While Marc Gane was a student at the Ontario College of Art, he had a job one summer at a paint and wallpaper factory. It was so boring that he daydreamed a lot. While Echo Beach did not exist as a real location, it was a symbol of a place everyone wants to escape to when they're not where they want to be. The inspiration was Sunnyside Beach on the shoreline of Lake Ontario in Toronto. Says Gane, "The lake and beach could have been in the middle of nowhere while the city behind became a 'surrealistic sight'."

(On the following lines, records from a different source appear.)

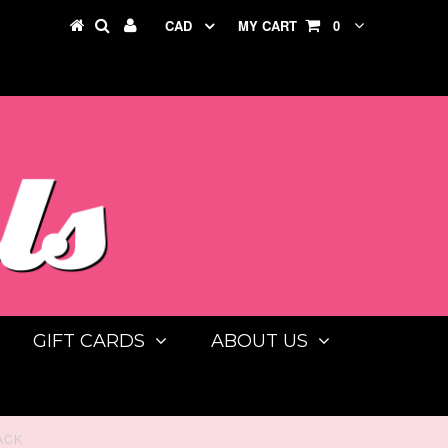
CAD
MY CART
0
GIFT CARDS
ABOUT US
ACK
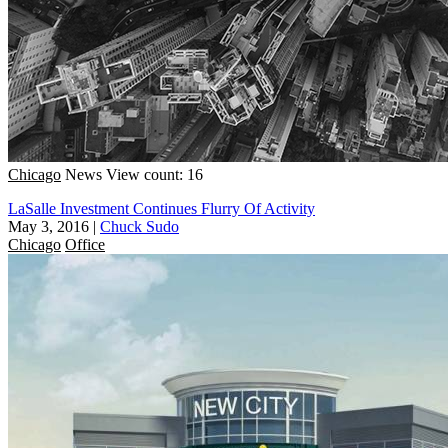
Chicago
News
View count: 16
LaSalle Investment Continues Flurry Of Activity
May 3, 2016
|
Chuck Sudo
Chicago
Office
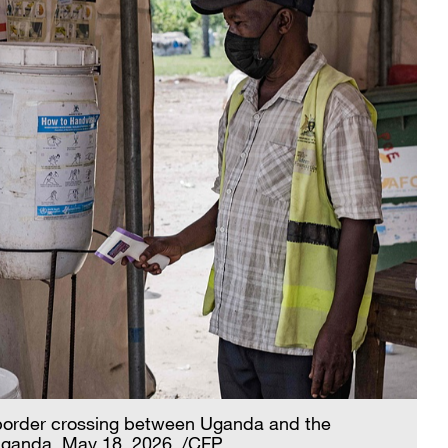
 border crossing between Uganda and the
Uganda, May 18, 2026. /CFP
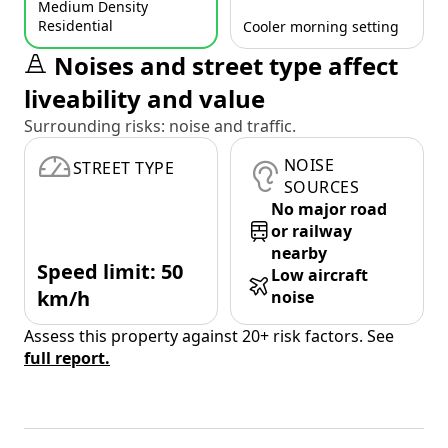
Medium Density
Residential
Cooler morning setting
Noises and street type affect
liveability and value
Surrounding risks: noise and traffic.
NOISE
STREET TYPE
SOURCES
No major road
or railway
nearby
Speed limit: 50
Low aircraft
km/h
noise
Assess this property against 20+ risk factors. See
full report.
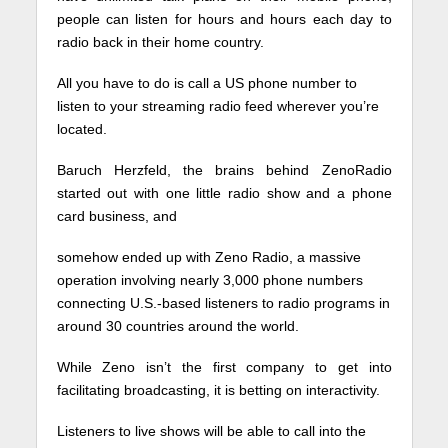
people can listen for hours and hours each day to
radio back in their home country.
All you have to do is call a US phone number to
listen to your streaming radio feed wherever you’re
located.
Baruch Herzfeld, the brains behind ZenoRadio
started out with one little radio show and a phone
card business, and
somehow ended up with Zeno Radio, a massive
operation involving nearly 3,000 phone numbers
connecting U.S.-based listeners to radio programs in
around 30 countries around the world.
While Zeno isn’t the first company to get into
facilitating broadcasting, it is betting on interactivity.
Listeners to live shows will be able to call into the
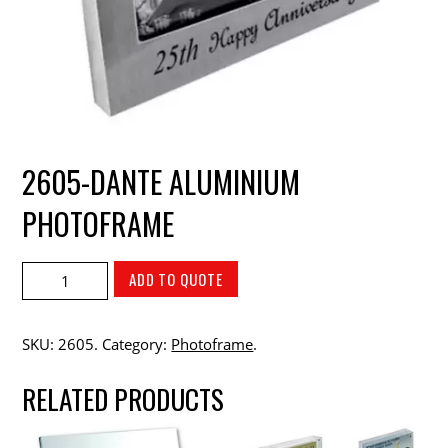
2605-DANTE ALUMINIUM
PHOTOFRAME
ADD TO QUOTE
SKU:
2605
.
Category:
Photoframe
.
RELATED PRODUCTS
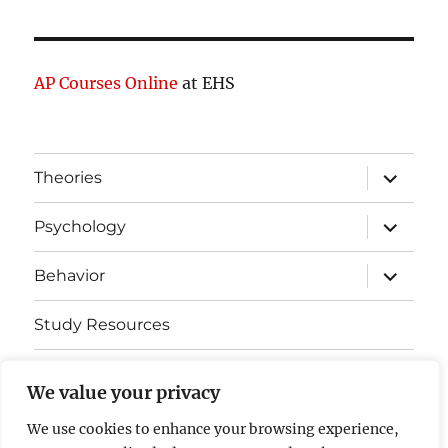
AP Courses Online
at EHS
expand
Theories
child
menu
expand
Psychology
child
menu
expand
Behavior
child
menu
Study Resources
Cognitive Learning
We value your privacy
Somatosensory Cortex
We use cookies to enhance your browsing experience,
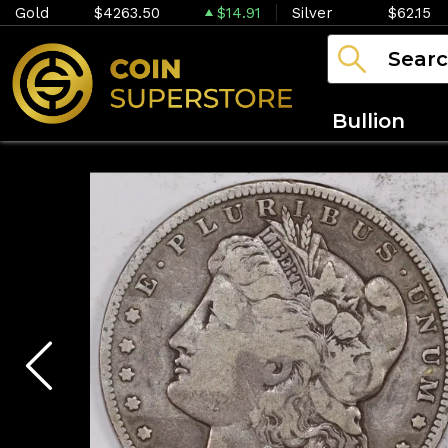
Gold
$4263.50
$14.91
Silver
$62.15
Bullion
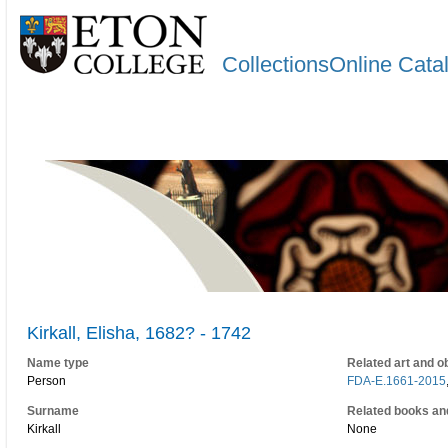
CollectionsOnline Cata
Kirkall, Elisha, 1682? - 1742
Name type
Related art and o
Person
FDA-E.1661-2015
Surname
Related books an
Kirkall
None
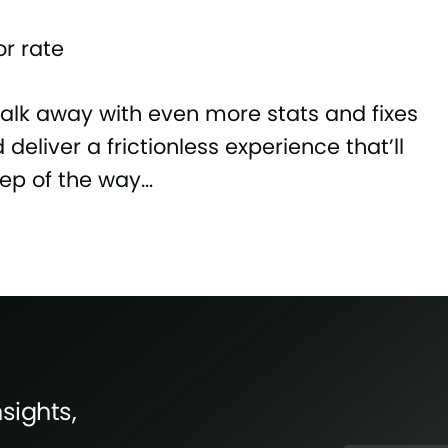
r rate
walk away with even more stats and fixes
deliver a frictionless experience that’ll
tep of the way…
sights,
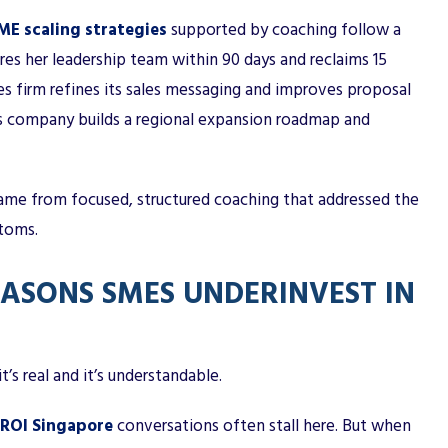
ME scaling strategies
supported by coaching follow a
ures her leadership team within 90 days and reclaims 15
es firm refines its sales messaging and improves proposal
tics company builds a regional expansion roadmap and
ame from focused, structured coaching that addressed the
ptoms.
SONS SMES UNDERINVEST IN
t’s real and it’s understandable.
 ROI Singapore
conversations often stall here. But when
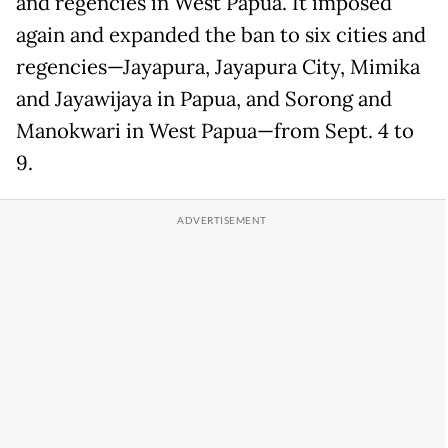
and regencies in West Papua. It imposed
again and expanded the ban to six cities and
regencies—Jayapura, Jayapura City, Mimika
and Jayawijaya in Papua, and Sorong and
Manokwari in West Papua—from Sept. 4 to
9.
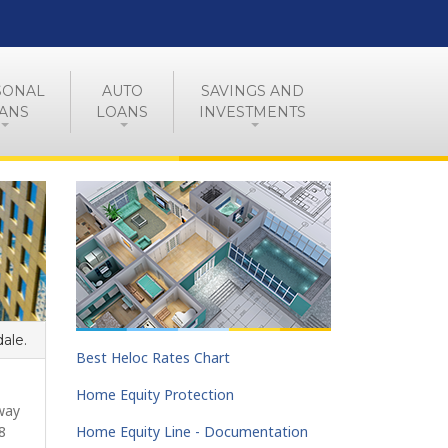
SONAL
AUTO
SAVINGS AND
ANS
LOANS
INVESTMENTS
dale.
Best Heloc Rates Chart
Home Equity Protection
way
8
Home Equity Line - Documentation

The group initially came together in Toronto in 1977, when David Millar asked his fellow Ontario College of Art student Mark Gane to help him start a band. Millar recruited Martha Johnson to play keyboards; Johnson brought in a friend from high school, Carl Finkle, to play bass; and Gane's brother Tim signed on as the drummer. They chose the name "Martha and the Muffins" to distance themselves from the aggressive names adopted by many punk bands of the era. According to Mark Gane: "We decided to use it as a temporary name until we could all agree on something better." The name ended up sticking for the next seven years.
This song won the 1981 Juno Award for Single of the Year, tying with Anne Murray's "Could I Have This Dance." It reached #5 in Canada and was the Canadian new wave band's only significant international hit, though they had several other hits in their homeland.